→ **Exercise passage**
§

So, this particular motor has consumed 16 or 17 all-composite minimum-diameter airframes.

What are you doing that's so radically different that you think yours will work?

The two that have worked (Mike Paseratti and Gerald Meux) both used significant aluminum components.

-Kevin
 
So, this particular motor has consumed 16 or 17 all-composite minimum-diameter airframes.

What are you doing that's so radically different that you think yours will work?

The two that have worked (Mike Paseratti and Gerald Meux) both used significant aluminum components.

-Kevin
+1 on Kevin's question.

DISCLAMER: These are just observations from previous attempts and my opinions on the logical way of handling this motor. I'm not smart, but I like to pretend like I am.

I honestly don't think this can be done with hobby grade composites. Most epoxy's TG is wayyy to low to withstand those temperatures. With very expensive, high grade composites it might be possible, but anything in the hobby realm wont stand a chance unless it's EXTREMELY overbuilt.
If you are looking for a cheaper rocket (and "cheap" is very relative) to handle the N5800, I'd go with aluminum or other lightweight metals.

Also, for a more accurate Altitude prediction use RasAero. Rocksim will not be accurate at those speeds.

Alex
 
Reality check!! I know that its gonna take more than just hobby epoxy for this build. I am in the process of trying to find a certain kind of epoxy that could possibly take the heat. I am willing to entertain ideas.

§

→ **Data excerpts**
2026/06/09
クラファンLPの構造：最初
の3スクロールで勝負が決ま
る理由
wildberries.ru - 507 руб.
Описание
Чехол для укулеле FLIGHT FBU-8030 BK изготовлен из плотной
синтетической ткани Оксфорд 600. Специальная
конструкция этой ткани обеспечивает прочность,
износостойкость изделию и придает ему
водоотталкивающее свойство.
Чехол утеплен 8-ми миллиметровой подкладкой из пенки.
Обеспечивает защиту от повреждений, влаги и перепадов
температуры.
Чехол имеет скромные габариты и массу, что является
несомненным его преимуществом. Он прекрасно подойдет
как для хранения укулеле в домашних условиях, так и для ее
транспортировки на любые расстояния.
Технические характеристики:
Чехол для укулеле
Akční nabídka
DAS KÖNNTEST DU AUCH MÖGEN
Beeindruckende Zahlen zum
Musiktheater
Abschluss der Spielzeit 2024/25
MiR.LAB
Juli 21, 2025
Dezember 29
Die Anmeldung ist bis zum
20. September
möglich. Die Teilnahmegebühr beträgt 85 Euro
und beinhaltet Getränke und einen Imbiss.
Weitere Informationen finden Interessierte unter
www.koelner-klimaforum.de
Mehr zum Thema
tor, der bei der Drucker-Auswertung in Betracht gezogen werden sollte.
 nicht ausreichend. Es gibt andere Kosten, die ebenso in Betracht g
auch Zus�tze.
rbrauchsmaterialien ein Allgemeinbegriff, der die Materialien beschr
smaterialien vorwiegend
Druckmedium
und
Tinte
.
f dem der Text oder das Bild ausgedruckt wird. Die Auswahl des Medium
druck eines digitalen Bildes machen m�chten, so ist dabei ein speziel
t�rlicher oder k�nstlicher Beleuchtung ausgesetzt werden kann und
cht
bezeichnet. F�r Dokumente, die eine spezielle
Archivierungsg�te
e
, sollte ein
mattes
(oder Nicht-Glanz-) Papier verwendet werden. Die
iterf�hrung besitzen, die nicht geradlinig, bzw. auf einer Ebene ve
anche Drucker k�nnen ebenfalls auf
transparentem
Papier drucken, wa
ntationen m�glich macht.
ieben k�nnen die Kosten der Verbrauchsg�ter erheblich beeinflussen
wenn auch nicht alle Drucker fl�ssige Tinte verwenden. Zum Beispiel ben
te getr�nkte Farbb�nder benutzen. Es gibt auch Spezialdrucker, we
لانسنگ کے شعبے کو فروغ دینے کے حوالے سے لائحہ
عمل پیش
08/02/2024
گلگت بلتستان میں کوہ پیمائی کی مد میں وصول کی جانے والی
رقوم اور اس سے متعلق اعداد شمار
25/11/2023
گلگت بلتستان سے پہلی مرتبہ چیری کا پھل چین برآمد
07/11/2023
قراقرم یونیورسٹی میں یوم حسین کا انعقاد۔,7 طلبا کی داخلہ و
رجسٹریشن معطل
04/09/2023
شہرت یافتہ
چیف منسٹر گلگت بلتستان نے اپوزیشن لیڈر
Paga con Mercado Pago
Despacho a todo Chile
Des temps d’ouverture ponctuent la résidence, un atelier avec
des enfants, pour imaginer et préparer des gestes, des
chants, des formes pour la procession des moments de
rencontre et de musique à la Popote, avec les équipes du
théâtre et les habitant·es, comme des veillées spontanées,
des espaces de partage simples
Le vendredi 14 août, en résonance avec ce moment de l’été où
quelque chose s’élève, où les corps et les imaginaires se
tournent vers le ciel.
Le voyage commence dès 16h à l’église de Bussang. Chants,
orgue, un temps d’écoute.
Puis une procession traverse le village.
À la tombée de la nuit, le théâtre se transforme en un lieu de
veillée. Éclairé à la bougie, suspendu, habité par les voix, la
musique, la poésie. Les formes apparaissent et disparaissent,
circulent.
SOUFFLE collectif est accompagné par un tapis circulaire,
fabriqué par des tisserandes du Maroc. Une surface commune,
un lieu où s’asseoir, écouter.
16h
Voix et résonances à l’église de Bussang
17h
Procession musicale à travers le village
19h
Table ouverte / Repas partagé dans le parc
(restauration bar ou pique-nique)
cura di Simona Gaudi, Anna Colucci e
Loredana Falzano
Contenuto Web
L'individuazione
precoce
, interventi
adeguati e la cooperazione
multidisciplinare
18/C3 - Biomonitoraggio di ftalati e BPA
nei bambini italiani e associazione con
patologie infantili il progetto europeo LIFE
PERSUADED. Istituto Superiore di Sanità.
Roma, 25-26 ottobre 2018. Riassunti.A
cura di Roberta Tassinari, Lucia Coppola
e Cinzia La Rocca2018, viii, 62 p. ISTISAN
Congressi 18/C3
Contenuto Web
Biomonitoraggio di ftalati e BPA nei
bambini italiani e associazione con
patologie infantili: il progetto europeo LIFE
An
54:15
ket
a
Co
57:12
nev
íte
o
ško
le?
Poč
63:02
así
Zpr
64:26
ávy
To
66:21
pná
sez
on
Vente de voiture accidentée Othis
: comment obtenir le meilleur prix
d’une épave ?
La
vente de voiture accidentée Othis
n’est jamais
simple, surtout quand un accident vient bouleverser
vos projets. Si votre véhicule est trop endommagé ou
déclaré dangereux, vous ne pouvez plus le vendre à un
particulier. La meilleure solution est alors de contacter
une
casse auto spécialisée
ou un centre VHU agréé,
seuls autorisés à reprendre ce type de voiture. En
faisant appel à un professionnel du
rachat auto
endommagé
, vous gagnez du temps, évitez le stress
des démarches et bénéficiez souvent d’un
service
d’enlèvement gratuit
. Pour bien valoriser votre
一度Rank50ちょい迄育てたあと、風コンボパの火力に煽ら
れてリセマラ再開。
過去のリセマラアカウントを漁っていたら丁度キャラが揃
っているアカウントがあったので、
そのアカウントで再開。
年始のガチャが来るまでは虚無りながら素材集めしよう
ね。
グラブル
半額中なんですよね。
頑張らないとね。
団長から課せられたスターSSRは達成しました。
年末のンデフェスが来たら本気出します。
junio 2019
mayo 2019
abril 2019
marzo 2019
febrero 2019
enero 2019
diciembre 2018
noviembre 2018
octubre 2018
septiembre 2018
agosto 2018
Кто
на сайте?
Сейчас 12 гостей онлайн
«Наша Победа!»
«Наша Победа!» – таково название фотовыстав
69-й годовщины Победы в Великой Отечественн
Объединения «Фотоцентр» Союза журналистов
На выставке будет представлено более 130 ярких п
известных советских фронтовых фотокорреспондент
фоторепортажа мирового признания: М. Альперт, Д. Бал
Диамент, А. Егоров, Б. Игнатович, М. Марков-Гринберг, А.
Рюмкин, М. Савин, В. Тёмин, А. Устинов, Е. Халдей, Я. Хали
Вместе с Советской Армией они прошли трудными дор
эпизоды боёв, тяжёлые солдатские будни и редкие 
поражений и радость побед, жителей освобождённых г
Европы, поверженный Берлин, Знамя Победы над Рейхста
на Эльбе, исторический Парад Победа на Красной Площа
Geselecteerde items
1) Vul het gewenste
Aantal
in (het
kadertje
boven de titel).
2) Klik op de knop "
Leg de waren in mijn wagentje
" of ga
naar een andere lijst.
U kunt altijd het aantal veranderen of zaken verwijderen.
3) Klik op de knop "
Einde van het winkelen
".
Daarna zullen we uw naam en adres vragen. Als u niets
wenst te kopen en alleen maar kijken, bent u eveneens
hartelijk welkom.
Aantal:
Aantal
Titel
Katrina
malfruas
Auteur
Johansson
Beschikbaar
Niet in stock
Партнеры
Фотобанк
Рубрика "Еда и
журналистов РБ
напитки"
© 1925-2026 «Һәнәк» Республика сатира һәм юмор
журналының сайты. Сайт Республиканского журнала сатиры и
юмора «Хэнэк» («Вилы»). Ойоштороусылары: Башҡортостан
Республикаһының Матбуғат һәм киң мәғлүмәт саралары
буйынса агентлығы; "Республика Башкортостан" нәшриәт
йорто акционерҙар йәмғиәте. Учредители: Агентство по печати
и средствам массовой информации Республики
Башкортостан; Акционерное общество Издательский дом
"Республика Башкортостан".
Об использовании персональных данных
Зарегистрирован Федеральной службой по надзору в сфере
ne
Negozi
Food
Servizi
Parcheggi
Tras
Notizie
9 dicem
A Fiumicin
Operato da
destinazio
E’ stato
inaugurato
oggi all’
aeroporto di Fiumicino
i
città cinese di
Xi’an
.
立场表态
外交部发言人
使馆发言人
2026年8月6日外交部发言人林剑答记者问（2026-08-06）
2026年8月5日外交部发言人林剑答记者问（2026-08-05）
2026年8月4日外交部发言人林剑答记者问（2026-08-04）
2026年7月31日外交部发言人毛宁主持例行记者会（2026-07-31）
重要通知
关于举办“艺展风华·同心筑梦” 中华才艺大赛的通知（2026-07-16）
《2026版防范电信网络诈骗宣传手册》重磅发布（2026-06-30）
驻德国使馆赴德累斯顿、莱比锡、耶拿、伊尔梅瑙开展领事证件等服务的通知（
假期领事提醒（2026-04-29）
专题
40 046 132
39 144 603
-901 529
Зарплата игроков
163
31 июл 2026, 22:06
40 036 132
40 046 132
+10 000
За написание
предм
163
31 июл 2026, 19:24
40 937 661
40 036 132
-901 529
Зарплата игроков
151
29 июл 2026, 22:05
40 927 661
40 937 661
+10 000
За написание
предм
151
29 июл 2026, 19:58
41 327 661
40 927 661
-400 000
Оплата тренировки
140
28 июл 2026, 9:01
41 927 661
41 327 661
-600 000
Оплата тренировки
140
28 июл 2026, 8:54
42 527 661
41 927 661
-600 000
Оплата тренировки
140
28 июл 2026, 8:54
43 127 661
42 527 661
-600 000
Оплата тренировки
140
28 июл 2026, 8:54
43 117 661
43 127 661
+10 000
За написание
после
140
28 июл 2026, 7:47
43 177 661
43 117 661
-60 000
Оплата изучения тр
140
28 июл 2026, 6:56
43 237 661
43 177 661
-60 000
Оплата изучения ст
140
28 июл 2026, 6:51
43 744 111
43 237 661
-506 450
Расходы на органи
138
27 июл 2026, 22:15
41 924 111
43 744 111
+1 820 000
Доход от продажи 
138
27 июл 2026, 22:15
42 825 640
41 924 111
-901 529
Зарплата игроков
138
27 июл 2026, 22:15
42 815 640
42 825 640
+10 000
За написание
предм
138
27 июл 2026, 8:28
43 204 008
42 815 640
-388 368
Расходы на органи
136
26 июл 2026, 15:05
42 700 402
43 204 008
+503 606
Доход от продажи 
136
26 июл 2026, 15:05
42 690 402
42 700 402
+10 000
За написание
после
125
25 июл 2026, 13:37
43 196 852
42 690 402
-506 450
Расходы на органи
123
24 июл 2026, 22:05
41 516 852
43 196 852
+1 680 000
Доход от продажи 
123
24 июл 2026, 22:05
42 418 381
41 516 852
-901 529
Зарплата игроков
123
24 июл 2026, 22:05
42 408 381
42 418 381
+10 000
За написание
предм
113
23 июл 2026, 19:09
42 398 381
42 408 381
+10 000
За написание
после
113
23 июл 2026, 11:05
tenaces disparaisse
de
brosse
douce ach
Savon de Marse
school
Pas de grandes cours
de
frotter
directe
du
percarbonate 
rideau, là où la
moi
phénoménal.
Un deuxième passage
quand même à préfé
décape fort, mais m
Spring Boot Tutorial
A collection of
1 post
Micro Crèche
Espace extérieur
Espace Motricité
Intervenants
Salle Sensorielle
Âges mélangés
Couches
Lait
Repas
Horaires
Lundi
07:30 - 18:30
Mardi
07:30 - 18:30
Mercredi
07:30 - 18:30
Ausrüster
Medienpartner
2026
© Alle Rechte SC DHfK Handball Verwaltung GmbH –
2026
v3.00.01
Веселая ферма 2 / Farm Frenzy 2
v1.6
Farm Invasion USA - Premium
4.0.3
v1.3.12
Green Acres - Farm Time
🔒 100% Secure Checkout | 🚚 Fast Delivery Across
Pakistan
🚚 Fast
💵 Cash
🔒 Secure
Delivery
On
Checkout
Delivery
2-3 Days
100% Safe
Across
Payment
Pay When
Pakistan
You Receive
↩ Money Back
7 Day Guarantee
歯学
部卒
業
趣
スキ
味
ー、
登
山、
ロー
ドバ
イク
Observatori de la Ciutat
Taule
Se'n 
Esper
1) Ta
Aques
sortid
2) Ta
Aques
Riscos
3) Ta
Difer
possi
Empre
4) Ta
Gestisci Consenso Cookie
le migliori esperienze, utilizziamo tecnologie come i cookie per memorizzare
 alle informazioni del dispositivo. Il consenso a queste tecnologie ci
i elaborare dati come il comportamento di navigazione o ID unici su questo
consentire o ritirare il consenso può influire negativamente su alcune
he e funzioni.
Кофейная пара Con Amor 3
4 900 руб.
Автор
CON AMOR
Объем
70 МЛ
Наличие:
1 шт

§

→ **Activity**
Please extend the forum thread about airframes for the N5800 motor, picking up after its final post. The data can be left aside.

→ **Result of the exercise**
My ideas are to make the booster section a short as possible to still allow clearance for the coupler, motor, motor retainer, and shock cord. As for the payload section I am making it as short as possible to have enough room for coupler, shock cord, parachute. The shorter the rocket I predict that there is less a chance of it folding over onto itself. In the areas where there is shock cord and or parachutes I will be adding another coupler. So on top of the aeropack retainer I will glue in a coupler then the ebay and switch band will sit nice up to. As for the payload a coupler will be glued in on top of the ebay and then when the nose cone is in place it will sit on top of that coupler. I also plan to use the shortest shock cord possible and the smallest skyangle possible. With altitudes I am gonna see I want it to come done faster. My thinking in recovery is that the least amount of weight I have in the rocket the better. When it is pulling the amount of G's its gonna pull extra weight of recovery is going to be like a lead weight, its gonna slamm down on the internal parts of the rocket.
There will be a double wall throughout the airframe and least amount of recovery. My thinking is this will also help to eliminate folding over.

Andrew
 
Could you please elaborate on you statement?


It would not make 2000ft before shredding. Fin root is 2ft long, you are just inviting harmonics & fin flutter.

What ever you build, if you can put it in a fixture with the fins supported on tips, place 700-800lbs on the airframe,have the fins still be there................................ you may have a shot.

This is just one of the design matters that must be overcome.

I am not being mean, you asked for what some of us think & I am answering based on 2yrs of design work I have been doing also. Plus discussions I have had with engineers, machinists, welders and many others in aerospace industry. One does not have to re-invent the wheel to do this, one just needs to do some research into sounding rockets of the 50's............. it's all there.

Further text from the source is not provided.